We can recommend a structure as follow:

  1. Introduction to your business and distribution context overview
    Example: 
    I am a B2B distributor specializing in bicycle components and accessories. I distribute my products mainly in France, but I also sell in other European countries (Belgium, Germany).
     
  2. Overview of your product range, with technical details if needed. Future expansion needs are also welcome, if it applies to your business
    Example: 
    My families should represent the products intended for professional bike workshops (e.g., bulk spare parts, repair kits) and those for retailers selling to end consumers (e.g., packaged accessories, branded components).

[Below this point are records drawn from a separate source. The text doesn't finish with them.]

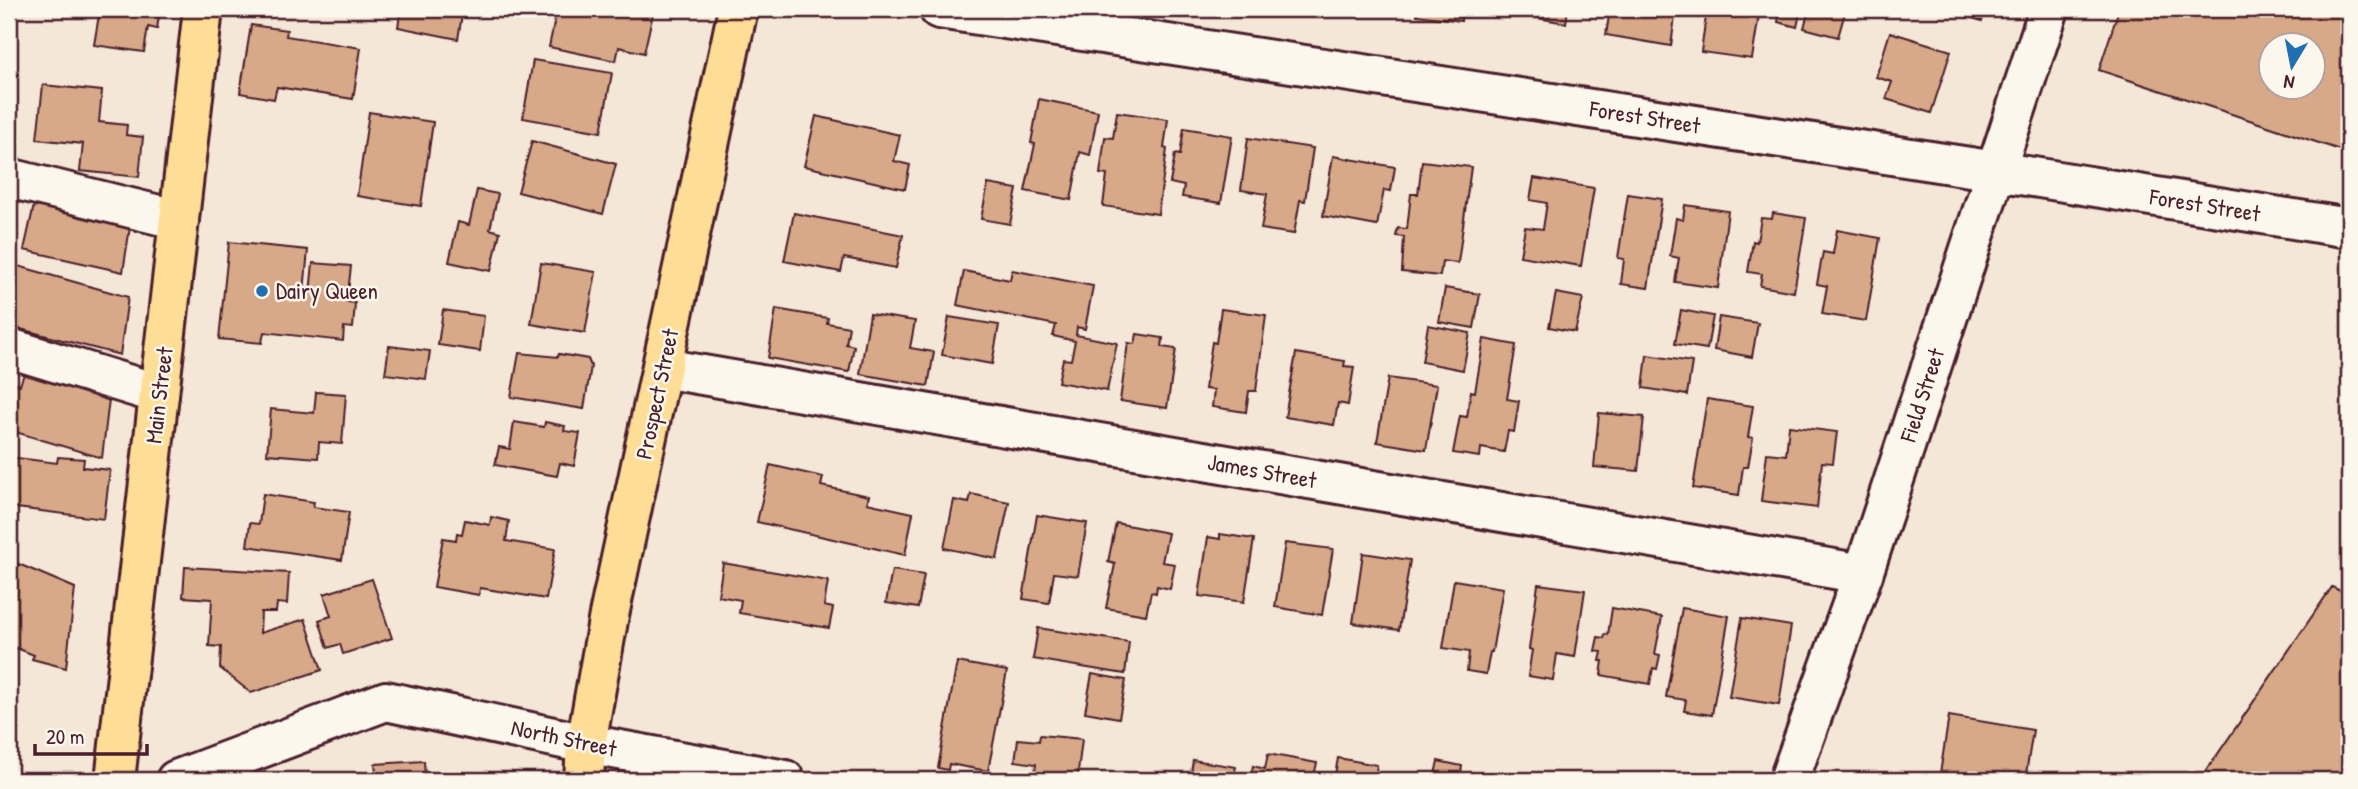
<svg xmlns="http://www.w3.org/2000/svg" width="2358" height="789" viewBox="0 0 2358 789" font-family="'Patrick Hand',sans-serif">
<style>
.building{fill:#d7a989;stroke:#4a1f2b;stroke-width:2;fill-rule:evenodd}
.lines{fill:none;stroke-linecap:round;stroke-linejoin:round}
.minor-casing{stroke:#4a1f2b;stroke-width:44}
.major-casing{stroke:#4a1f2b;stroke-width:44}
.minor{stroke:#fbf7ec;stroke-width:38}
.major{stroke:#fedd96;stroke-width:38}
.poi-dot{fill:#1f6fb2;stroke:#fbf7ec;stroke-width:2.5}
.labels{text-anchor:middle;stroke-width:5;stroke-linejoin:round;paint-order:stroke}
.street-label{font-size:23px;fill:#4a1f2b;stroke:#fbf7ec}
.poi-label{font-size:23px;fill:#4a1f2b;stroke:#fbf7ec;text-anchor:start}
</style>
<rect width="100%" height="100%" fill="#f4e7d8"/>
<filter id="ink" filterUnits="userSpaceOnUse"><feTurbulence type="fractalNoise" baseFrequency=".0143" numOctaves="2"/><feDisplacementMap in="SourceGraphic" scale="14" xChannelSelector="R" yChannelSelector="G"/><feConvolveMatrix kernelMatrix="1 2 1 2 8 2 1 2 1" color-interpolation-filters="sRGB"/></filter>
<g filter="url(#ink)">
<g class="building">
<polygon points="100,9 160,9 157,29 148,27 144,52 94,45"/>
<polygon points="401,9 463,9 458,39 398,27"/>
<polygon points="557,9 654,9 644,53 619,47 616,61 549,47"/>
<polygon points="1418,9 1479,9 1479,12 1462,9 1461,21 1417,15"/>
<polygon points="1538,9 1568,9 1566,23 1537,18"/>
<polygon points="1610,9 1676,9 1671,46 1606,35"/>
<polygon points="1707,9 1760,9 1752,59 1701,52"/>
<polygon points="1780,9 1801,9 1797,27 1778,22"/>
<polygon points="1809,9 1846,9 1838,37 1804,28"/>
<polygon points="1941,9 1986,9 1982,21"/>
<path d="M2119,9H2349V153L2099,70ZM2270,46H2312V88H2270Z"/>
<polygon points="251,25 287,30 286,36 361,48 353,99 277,87 274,99 240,93"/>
<polygon points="1890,32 1951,51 1931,113 1886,99 1892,82 1876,77"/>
<polygon points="533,60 612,73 601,132 523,118"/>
<polygon points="43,85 102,91 99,122 127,125 126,135 143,137 139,177 80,171 83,144 37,139"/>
<polygon points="1039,99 1098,111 1090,155 1080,152 1071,200 1025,191 1035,144 1031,143"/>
<polygon points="369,112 433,122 421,206 357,196"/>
<polygon points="1117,112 1168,119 1164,148 1167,149 1158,214 1103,206 1107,175 1100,174 1105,137 1113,138"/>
<polygon points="816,116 900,135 894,161 910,165 905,189 804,166"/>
<polygon points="1184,128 1232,136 1221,203 1182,197 1184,186 1170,183 1175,154 1180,155"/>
<polygon points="1248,138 1313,148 1305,201 1300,200 1294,234 1261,229 1267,194 1241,190"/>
<polygon points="532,141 616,164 603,214 518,192"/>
<polygon points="1333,156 1395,167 1391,191 1384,190 1377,226 1323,216"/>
<polygon points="1422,161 1471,167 1458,263 1442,261 1440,276 1402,272 1404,237 1396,236 1398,228 1407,229 1411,194 1418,194"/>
<polygon points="1534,178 1594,188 1581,266 1520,256 1525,227 1543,229 1547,203 1530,200"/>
<polygon points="988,184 1017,189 1010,224 981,219"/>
<polygon points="477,190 498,194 490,229 500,232 491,271 449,262 458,222 469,225"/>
<polygon points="1628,194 1662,199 1648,288 1621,284 1624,259 1618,258"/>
<polygon points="34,205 130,227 123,272 24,250"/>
<polygon points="1685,205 1728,211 1718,288 1675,282 1679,258 1670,256 1676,218 1683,220"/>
<polygon points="794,213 903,235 896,268 844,258 841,272 784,261"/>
<polygon points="1773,213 1806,218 1794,292 1760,286 1762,274 1748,272 1753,241 1757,242 1761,218 1772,219"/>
<polygon points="1837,230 1880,238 1866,321 1822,314 1827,286 1817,284 1823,252 1833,254"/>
<polygon points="229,242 308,250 304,292 310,293 313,263 351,266 347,302 355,303 353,328 344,327 343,341 264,332 262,343 219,339"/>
<polygon points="541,263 596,272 585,333 531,324"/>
<polygon points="18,266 128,297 120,355 9,326 9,301"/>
<polygon points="1012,270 1093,286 1085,329 1077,327 1076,335 1117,343 1107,391 1058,382 1063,359 1071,360 1075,341 1053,336 1056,325 957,305 964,271 1010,280"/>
<polygon points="1445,288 1480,294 1474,328 1439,322"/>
<polygon points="1556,293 1583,298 1575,332 1549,327"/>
<polygon points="776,309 828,318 827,323 849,327 846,344 854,346 849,372 768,358"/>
<polygon points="1221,309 1266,315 1256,391 1249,391 1246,412 1212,407 1214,390 1205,389 1212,342 1216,343"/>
<polygon points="443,310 484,316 480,351 438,345"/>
<polygon points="1681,310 1713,316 1707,349 1675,344"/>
<polygon points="870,314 915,321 910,348 934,352 928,386 860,374"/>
<polygon points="949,317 999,325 992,364 942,355"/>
<polygon points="1719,317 1758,323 1752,357 1714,350"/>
<polygon points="1428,325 1470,333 1463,370 1422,362"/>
<polygon points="1137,334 1163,338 1162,347 1176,349 1167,408 1120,401 1128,343 1135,344"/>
<polygon points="1484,339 1516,345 1507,399 1519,401 1514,432 1508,431 1504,452 1481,448 1480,457 1453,453 1460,416 1467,417 1471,391 1475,392"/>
<polygon points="389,346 430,351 426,379 385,374"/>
<polygon points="519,353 558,357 559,354 588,359 591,366 584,409 511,397"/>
<polygon points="1296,353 1345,361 1344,366 1354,367 1348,405 1338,403 1334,425 1285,417"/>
<polygon points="1647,355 1692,362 1687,395 1643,388"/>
<polygon points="26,368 109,399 102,458 9,430 9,381 20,385"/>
<polygon points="1388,378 1437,385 1426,450 1377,442"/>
<polygon points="316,392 346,394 342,444 319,442 318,458 267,454 271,409 314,413"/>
<polygon points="1707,399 1753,406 1748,437 1753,438 1748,467 1743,467 1739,495 1693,488"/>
<polygon points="1599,413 1644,417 1638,471 1594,467"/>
<polygon points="514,422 544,427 545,422 565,426 564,431 580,433 574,466 560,463 557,476 495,465 499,447 510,449"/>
<polygon points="1789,426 1837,432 1833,463 1822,462 1817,508 1761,501 1767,453 1786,455"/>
<polygon points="9,457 57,463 58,457 84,459 83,467 110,470 104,519 9,507"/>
<polygon points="770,465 823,477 821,486 869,496 867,503 913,513 905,555 757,522"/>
<polygon points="263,494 314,502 313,507 349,512 342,560 247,546 250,523 259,524"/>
<polygon points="971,494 1009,502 997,559 944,548 954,500 969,503"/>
<polygon points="1037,515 1087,523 1078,576 1054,573 1049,603 1023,599"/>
<polygon points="491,517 509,521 506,541 555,549 546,599 480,588 479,595 434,587 443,538 456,540 457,533 462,534 465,520 490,525"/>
<polygon points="1116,523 1168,533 1162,562 1175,564 1170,589 1157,586 1156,593 1151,592 1146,615 1106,608 1115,564 1108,562"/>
<polygon points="1220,534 1254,539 1244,602 1199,596 1208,537 1220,539"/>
<polygon points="1285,543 1333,549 1322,615 1275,607"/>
<polygon points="1363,553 1410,560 1399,630 1353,623"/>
<polygon points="9,560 75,588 66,668 32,659 34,655 9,645"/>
<polygon points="723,563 828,581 824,606 833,608 829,628 739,613 741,600 718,596"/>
<polygon points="185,567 289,573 287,604 277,603 276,612 261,612 260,633 305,619 322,670 251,693 220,668 221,647 209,646 212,599 183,597"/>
<polygon points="892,570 924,575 918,608 886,603"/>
<polygon points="372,579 392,638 343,654 340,644 328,648 319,620 331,616 324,594"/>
<polygon points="1454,580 1503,588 1492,652 1490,652 1486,674 1467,671 1469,652 1443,648"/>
<polygon points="1538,584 1585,590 1575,657 1557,654 1553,680 1528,676 1532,650 1529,649"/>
<polygon points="2332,587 2349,595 2349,772 2345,780 2200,780"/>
<polygon points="1612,608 1662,617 1655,654 1660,655 1657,669 1653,668 1650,684 1601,675 1603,661 1600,661 1602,652 1595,651 1598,637 1604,638 1605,634 1608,635"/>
<polygon points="1682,608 1729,616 1712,715 1684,711 1686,700 1666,697"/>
<polygon points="1742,618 1791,626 1779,705 1729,697"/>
<polygon points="1038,628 1129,642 1125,674 1033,659"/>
<polygon points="957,662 1007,671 988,771 949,764 948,770 938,768"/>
<polygon points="1092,674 1126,680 1119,718 1085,712"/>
<polygon points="1949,716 2033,730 2025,780 1939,780"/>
<polygon points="1040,735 1082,739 1077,780 1034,780 1036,764 1015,761 1018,739 1039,741"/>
<polygon points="1268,754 1317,763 1313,780 1250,780 1253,766 1265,769"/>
<polygon points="1338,758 1377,765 1375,780 1334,780"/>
<polygon points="1193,760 1236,767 1233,780 1190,780"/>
<polygon points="424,761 425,780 377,780 375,764"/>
<polygon points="1438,761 1462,766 1460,780 1417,780 1418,775 1434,779"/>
</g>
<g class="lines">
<g class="minor-casing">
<g id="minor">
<polyline points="939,9 1996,171 2349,228"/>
<polyline points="9,178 179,220"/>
<polyline points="9,348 159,394"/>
<polyline points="662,368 1863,574"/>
<polyline points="176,780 386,701 586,744 785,780"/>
<polyline points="1789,780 1863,574 2049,9"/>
</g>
</g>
<g class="major-casing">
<g id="major">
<polyline points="115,780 203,9"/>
<polyline points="584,780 586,744 609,615 738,9"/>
</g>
</g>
<use href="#minor" class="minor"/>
<use href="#major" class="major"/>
</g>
</g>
<circle class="poi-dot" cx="262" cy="291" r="7"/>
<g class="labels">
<g class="street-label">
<text transform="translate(1645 117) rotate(9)" y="8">Forest Street</text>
<text transform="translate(2205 205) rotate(9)" y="8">Forest Street</text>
<text transform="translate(657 394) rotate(-78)" y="8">Prospect Street</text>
<text transform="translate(159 395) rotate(-83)" y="8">Main Street</text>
<text transform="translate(1922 395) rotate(-72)" y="8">Field Street</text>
<text transform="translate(1262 471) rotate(10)" y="8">James Street</text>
<text transform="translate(564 738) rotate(12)" y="8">North Street</text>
</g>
<g class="poi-label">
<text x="276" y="299">Dairy Queen</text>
</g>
</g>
<rect width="2358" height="789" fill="none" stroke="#fbf7ec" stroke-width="35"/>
<rect x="18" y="18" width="2323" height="754" fill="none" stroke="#4a1f2b" stroke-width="2.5" filter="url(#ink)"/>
<g transform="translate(2292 66) rotate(190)"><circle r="33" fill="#fbf7ec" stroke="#b4a19f" stroke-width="2"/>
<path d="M0-5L12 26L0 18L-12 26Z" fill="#1f6fb2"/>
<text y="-10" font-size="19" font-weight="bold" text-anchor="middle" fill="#4a1f2b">N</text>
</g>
<path d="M35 744v10h112v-10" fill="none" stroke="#4a1f2b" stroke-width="3.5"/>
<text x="46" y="744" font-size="21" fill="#4a1f2b" stroke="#fbf7ec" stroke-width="5" paint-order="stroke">20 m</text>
</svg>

    I also plan to expand my catalog in the future to include e-bike components and possibly outdoor cycling gear. The generated data model should be flexible enough to accommodate these additions.
     
  3. Detailed overview of your key products, with their essential characteristics that the AI model should take into account
    Example: 
    For technical products, details like compatibility (e.g., Shimano or SRAM drivetrain compatibility), material (e.g., aluminum, carbon, steel), and sizing (e.g., tire sizes 700x25c, 29x2.2) are crucial. For accessories, attributes like color, weight, and mounting system should be considered.
     
  4. Final details about your audience and customers
    Example: 
    Make sure the generated model aligns with the needs of B2B buyers who require structured, precise data to facilitate procurement and sales.

 

Naming conventions and suggestions about the format of codes and/or labels that the model should put in place are also recommended in the context.

For technical products, details like compatibility (e.g., Shimano or SRAM drivetrain compatibility), material (e.g., aluminum, carbon, steel), and sizing (e.g., tire sizes 700x25c, 29x2.2) are crucial. For accessories, attributes like color, weight, and mounting system should be considered.